Het geschiedbeeld van de bourgeois berust in feite op verdringing en zelfbedrog. Wat verdrongen wordt, is vooral het natuurlijke en alles wat daarmee wordt geassocieerd: het lichaam, de lagere klassen en vrouwen, in het bijzonder vrouwelijke seksualiteit. Zij zijn lege plekken in het geheugen van de bourgeoisie. Omdat zij dicht bij de natuur zouden staan, behoren zij tot het domein van het onhistorische: een object van de geschiedenis in plaats van subject. Want geschiedenis wordt gemaakt door mannen dankzij hun vermeende intellectuele capaciteiten. Maar in Zola’s romans blijft het verdrongene altijd aanwezig als een duistere dreiging, als bron van een vage angst die de bourgeois ten diepste verontrust. En Zola wist waarover hij sprak. Men zou Les Rougon-Macquart zelfs kunnen omschrijven als zijn eerbetoon aan de goden en monsters van de negentiende eeuw, die ook hem achtervolgden.19
De lagere klassen worden consequent in lichamelijke termen beschreven. De revolutionaire antiheld van Le ventre de Paris, Florent, wordt voortdurend geplaagd door honger. In feite is hij de Honger zelf, dwalend door het labyrint van de Hallen, bedwelmd door de overvloed van de burgerlijke maatschappij. In deze roman, die helemaal over eten en drinken gaat, lijkt zelfs de stad een levend organisme, waarbij de Hallen als spijsverteringskanaal dienen. Waar Florent door honger wordt gedreven, wordt het lot der Macquarts bepaald door hun dorst. Zoals zij alcohol verteren, zo verteert de alcohol henzelf. L’Assommoir eindigt met een lang verslag van de ondergang van Gervaise en haar man Coupeau. Zodra zij naar de fles grijpt, vergeet Gervaise haar werk en geeft zich over aan dagdromen. Geen detail wordt gespaard om de gruwelen van degeneratie, veroorzaakt door alcoholisme, te schilderen. Bovendien wordt verlies van controle in het ene domein altijd gevolgd door verlies van controle in het andere. Gervaise’s zoon Jacques, de tragische held van La bête humaine (1890), is het levende bewijs van de gevolgen van voortschrijdende degeneratie. Vergiftigd door het bloed van generaties dronkaards, wordt hij beheerst door het aangeboren verlangen om vrouwen die zijn seksuele gevoelens opwekken te wurgen; een onwillekeurige aandrang die wordt geactiveerd door een paar glazen sterke drank. In Zola’s geschiedenis worden karakters veelal bepaald door zinnelijke driften en lichamelijke behoeften, die de bourgeois het liefst buiten beeld plaatst.
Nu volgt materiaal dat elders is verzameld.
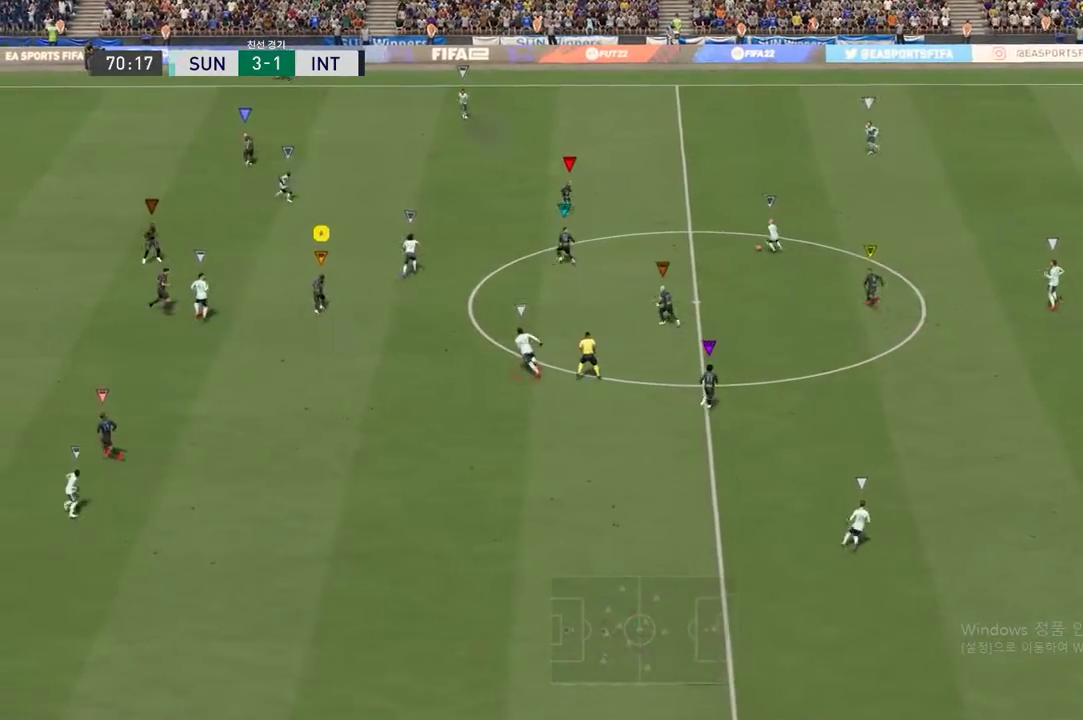
{"buttons": [], "left_stick": "up", "events": []}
Dat geldt zeker voor de mijnwerkers in Germinal. Zij zijn lichaam, want zij hebben niets dan hun lichaam om zich een bestaan te verschaffen en te genieten van het enige plezier dat zij zich kunnen veroorloven: seks. Meer in het algemeen worden de lagere klassen nauw geassocieerd met seksualiteit. Hun promiscuïteit is slechts het meest duidelijke symptoom van hun gebrek aan zelfcontrole en discipline. Omdat zij vooral lichaam zijn, worden zij in hoge mate gedreven door hun instincten. Wanneer hij voor het eerst afdaalt in de mijn, wordt Étienne Lantier, de hoofdfiguur, overmand door primitieve gevoelens van seksuele lust voor Catherine Maheu en een moorddadige agressie jegens zijn rivaal. De mijn zelf, de Voreux, is een levend monster dat mannen verslindt: “een reusachtig gedarmte dat in staat is een heel volk te verteren” (III, 1154). Étienne’s afdaling in de buik van het Beest is als de komst van Lucifer, die het licht verbreidt onder de levende doden in de hoop hen uit de hel te bevrijden. De waarheid omtrent alle sociale misère, die de bourgeoisie liefst ontkent, moet volgens Zola aan het licht treden; dat is de voorwaarde voor een mogelijke wedergeboorte van Frankrijk.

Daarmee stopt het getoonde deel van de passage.